# Sticky  Amazon Kindle Support (all models) & General FAQs



## Betsy the Quilter

Thanks to Linjeakel for this contact page that I cribbed from the Kindle 3 FAQ's. Links on this page apply to all Kindles.

*For reference: Amazon Kindle support pages*

*Amazon US*
http://www.amazon.com/gp/help/customer/display.html/ref=sv_kinc_9?ie=UTF8&nodeId=200127470

*Amazon UK*
http://www.amazon.co.uk/gp/help/customer/display.html/ref=sv_kinh_8?ie=UTF8&nodeId=200487800

*Amazon Germany*
http://www.amazon.de/gp/help/customer/display.html/ref=sv_kinc_7?ie=UTF8&nodeId=200594410

*Amazon Kindle Customer Support contact details*

*Amazon US*
In the US: 1-866-321-8851
International: 1-206-266-0927.
*
Amazon UK*
In the UK: 0800 496 2449
International: +44 203 356 6212

You can also get CS to call you back or email them - click on "Contact Us" on the right hand side of the main support page. If you sign in first, they will have your device info when they call.


----------



## Betsy the Quilter

*How Do I Reset/Clear Furthest Page Read?*

(_What is this? If you're not familiar with it, Amazon lets you synch your books between devices, so that you can stop reading on one device and start on another. However, if you are sharing books or want to re-read, this is annoying. Now you can reset this through your Manage Your Kindle page._

You can now do this from your Manage Your Kindle page on your Amazon account page. Go to Amazon, log in to your account, go to Manage Your Kindle and choose the book you want to reset. (You may have to wait for all of the books in your account to load before you find it.)

Look at the drop down menu to the right. One of the options will be "Clear Furthest Page Read." Select that. You'll be asked to confirm the "clear."


----------



## Betsy the Quilter

*How Do I Change My Kindle's Name?*

For all devices, you can do this through your account on Amazon. Go to your account, select Manage Your Kindle, then Manage Your Devices on the left side menu. A list of all Kindles registered to your account will appear. Click on "edit" next to any device name to change that device's name.

(Tasks to carry out):
a – Retype the part of the Kindle support thread starting at "You can now" and ending at "you find it.)".
b – Extend the Kindle support thread past its final sentence.

(Data block):
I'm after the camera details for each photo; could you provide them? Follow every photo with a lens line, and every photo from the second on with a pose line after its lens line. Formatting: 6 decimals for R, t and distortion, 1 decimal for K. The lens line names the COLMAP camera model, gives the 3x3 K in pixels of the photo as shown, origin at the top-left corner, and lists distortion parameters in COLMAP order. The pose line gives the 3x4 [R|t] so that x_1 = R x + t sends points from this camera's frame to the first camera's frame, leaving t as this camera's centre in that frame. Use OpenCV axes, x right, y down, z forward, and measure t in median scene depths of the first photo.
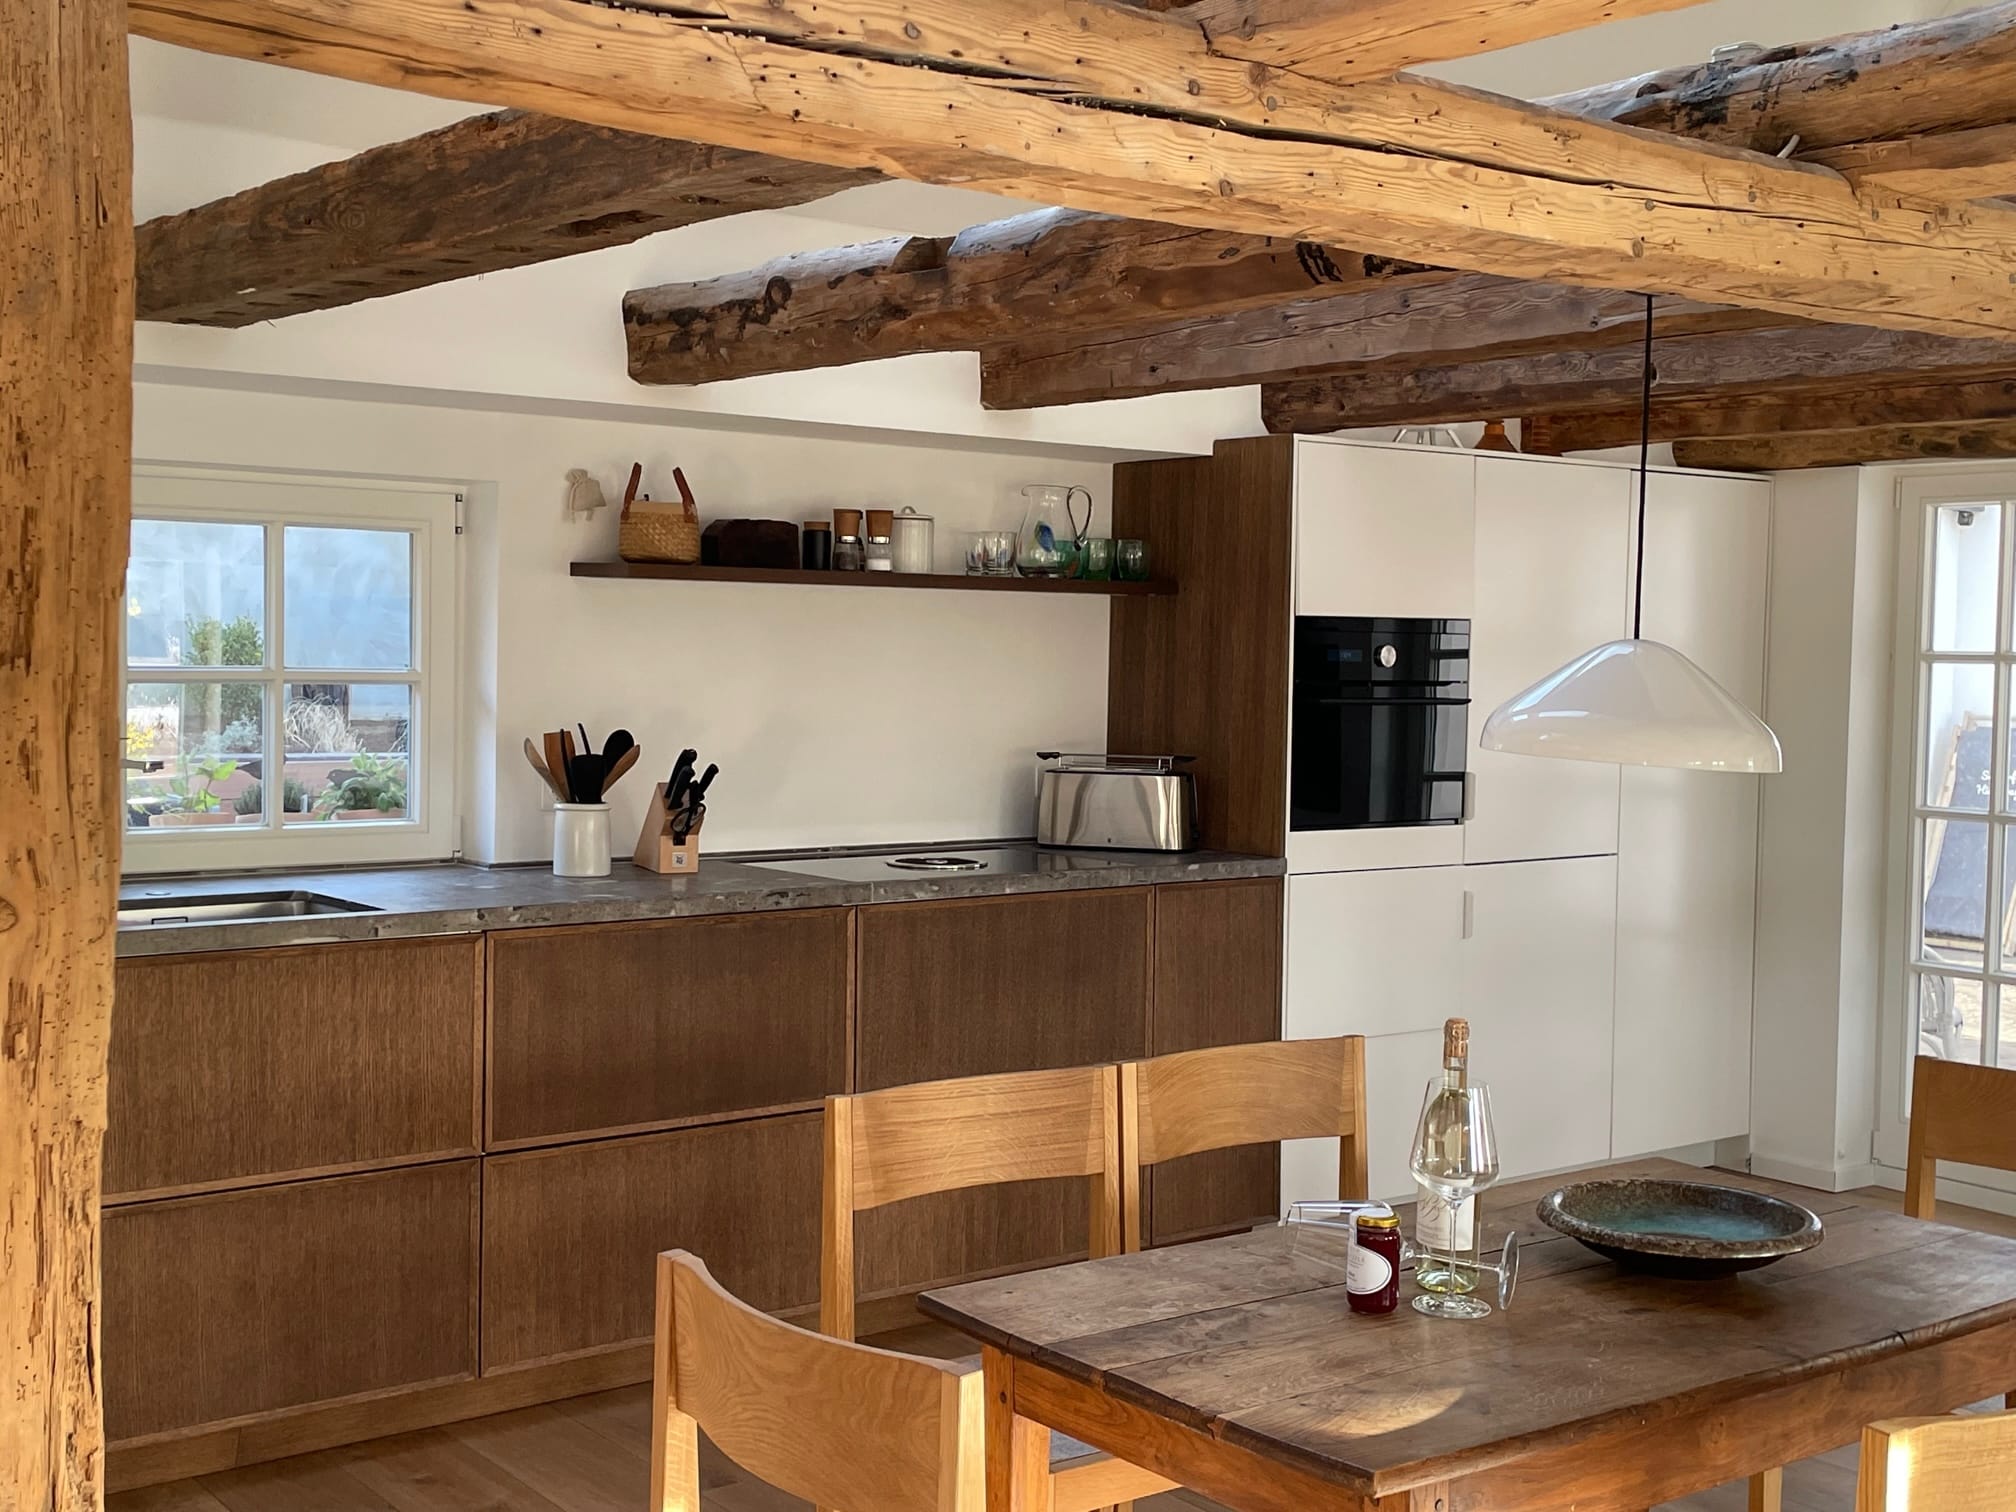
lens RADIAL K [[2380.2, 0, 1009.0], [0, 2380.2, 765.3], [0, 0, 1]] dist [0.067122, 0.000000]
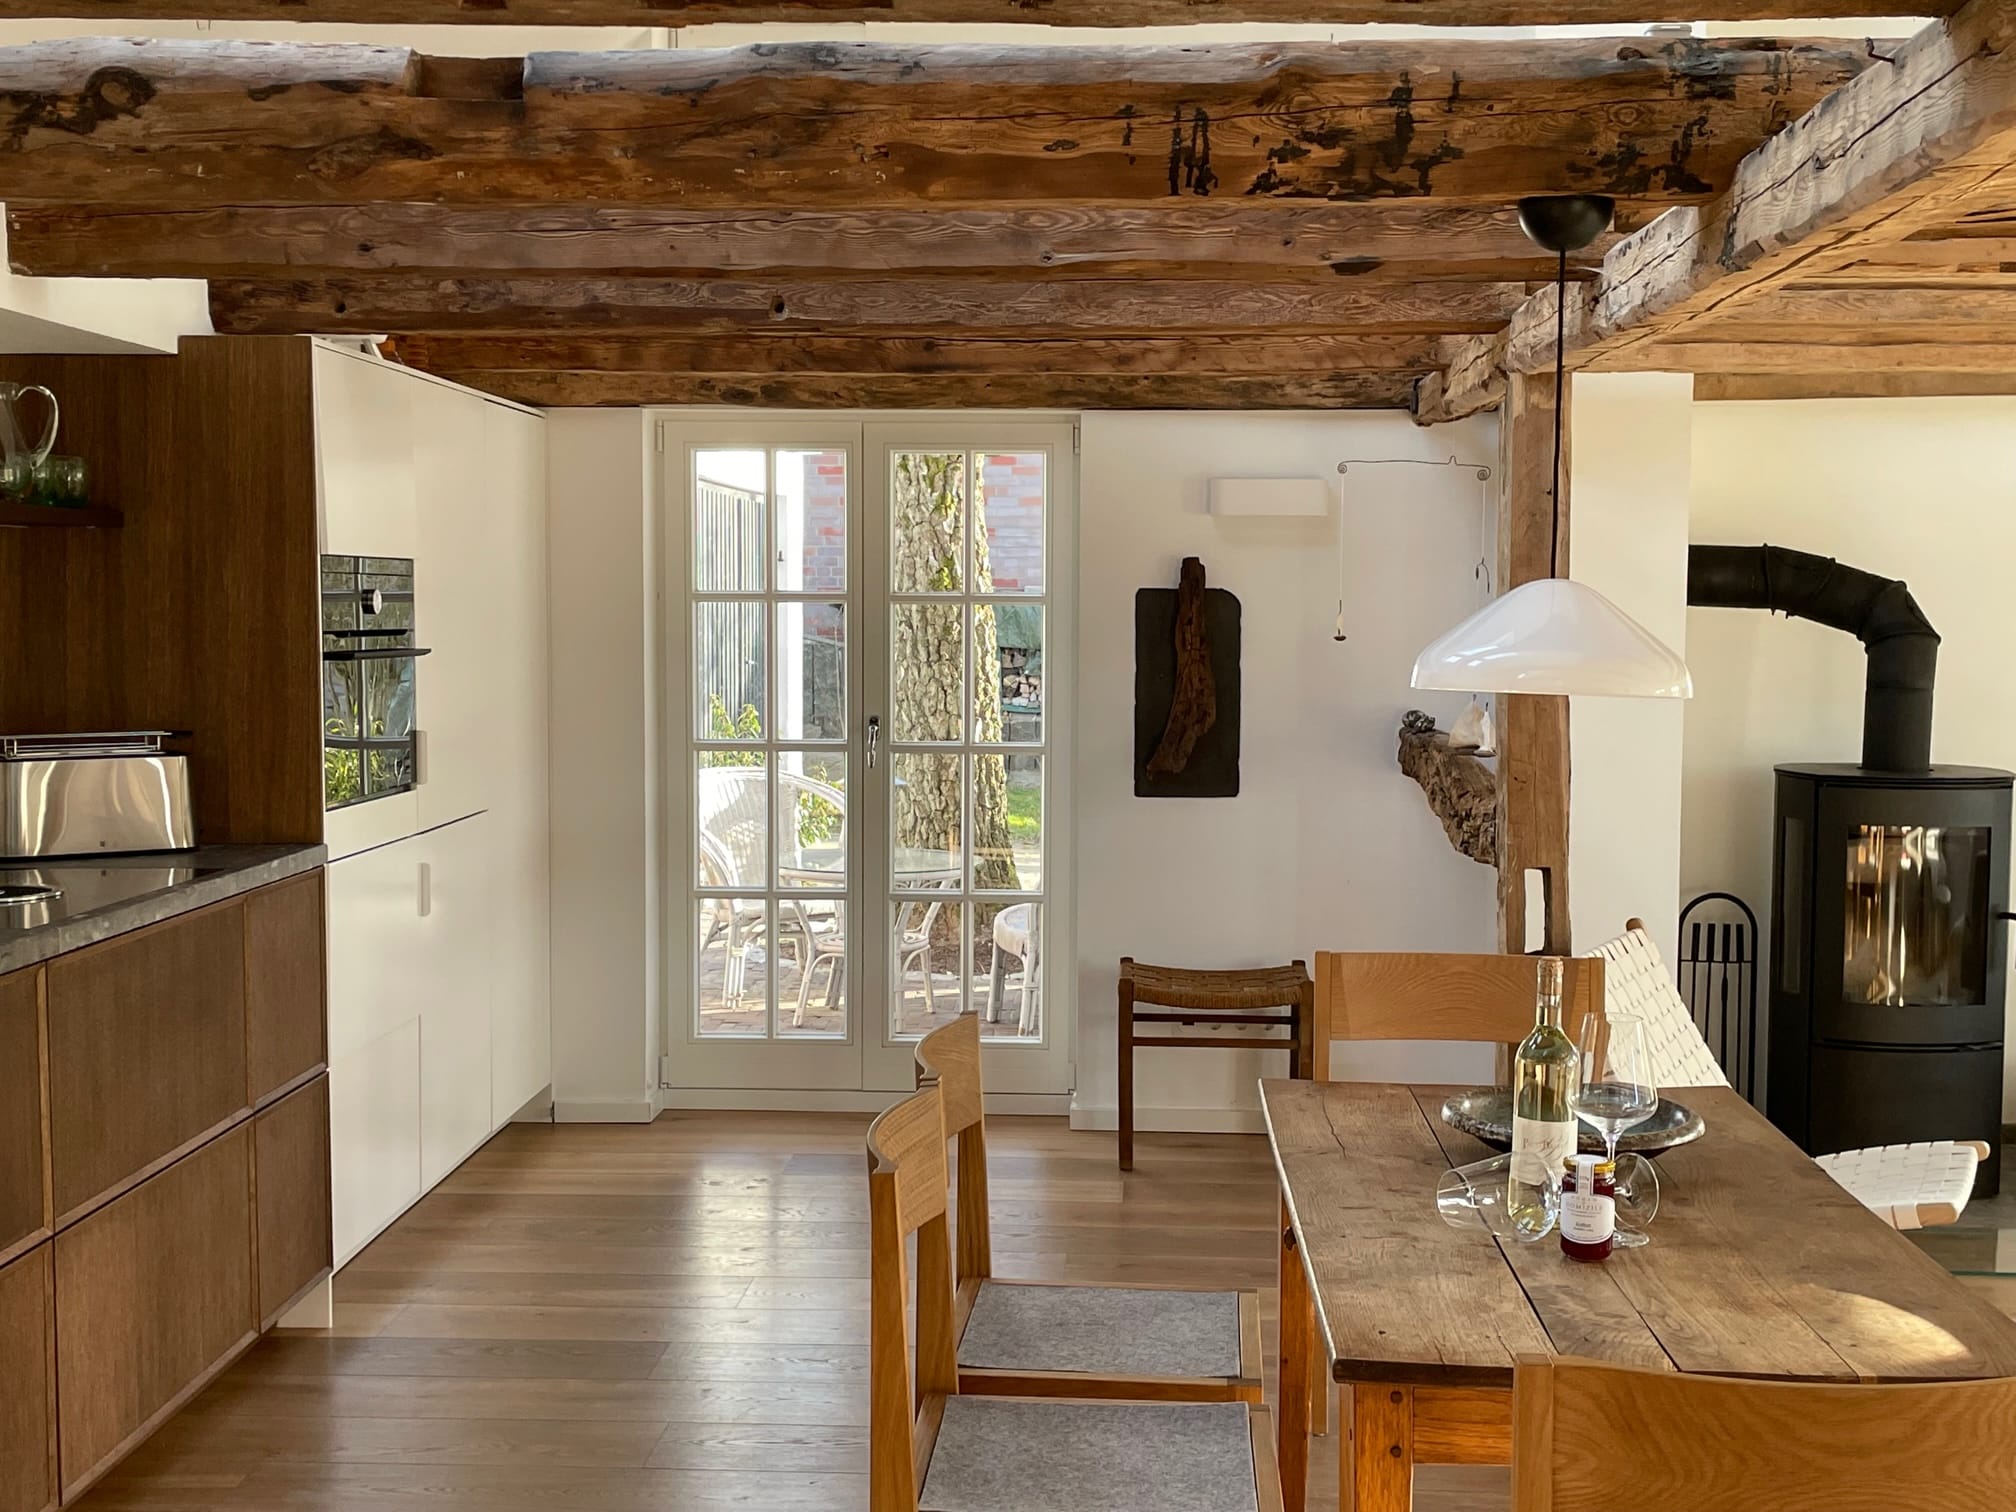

(Responses in order):
a –
You can now do this from your Manage Your Kindle page on your Amazon account page. Go to Amazon, log in to your account, go to Manage Your Kindle and choose the book you want to reset. (You may have to wait for all of the books in your account to load before you find it.)

b –
----------



## Ann in Arlington

*What's the best way to get MY Documents on my Kindle?*

The easiest way to transfer files to your Kindle from your PC or Mac is using the send to Kindle app which allows you to simply right click on any file and then send it to any one of your devices, giving it the name and author name that you want - you have to put your Amazon account details in the first time.

Otherwise you can use the personal document service and send it via your personal Kindle address or transfer it via USB. The instructions for doing either of those are found here, including a list of compatible file types.


----------



## Betsy the Quilter

*How Do I Sync Between my Paperwhite (or other Kindle) and my audiobook on my iOS device?*

What I've found works the best is to exit the PW book to the home page, then pick up your iDevice and open the Audible app (I'm using my iPod Touch 5G). From the page that lists all your audiobooks (I'm using Audible 2.0.10), or if the book is in multiple parts, from the book's "parts" page, tap on Refresh on the white menu bar or drag down on the screen to refresh if you have an iPad. You should get the sync message either there or when you open the actual book.

To go from the audiobook to the ebook, when you stop your audiobook, exit the audiobook and tap Refresh in the white menu or drag down if you're on the iPad. Then, pick up your PW and open the ebook. If the ebook is already open, go back to home and back in. You should get the Sync to Furthest Page Read message.


----------



## Ann in Arlington

*Which Kindle Model Do I Have?*

Many models of kindle look quite similar but might function slightly differently. If you have a question about how to do something, it helps us to know which model you have. Also, you'll need to know which model you have to be able to determine if an announced update is for your device.

Here's a link to a page at Amazon which lists all the various models, newest to oldest, along with some distinguishing characteristics:

Which Kindle E-Reader Do I Have?

There's a similar page for the Fire line:

Which Kindle Fire Do I Have?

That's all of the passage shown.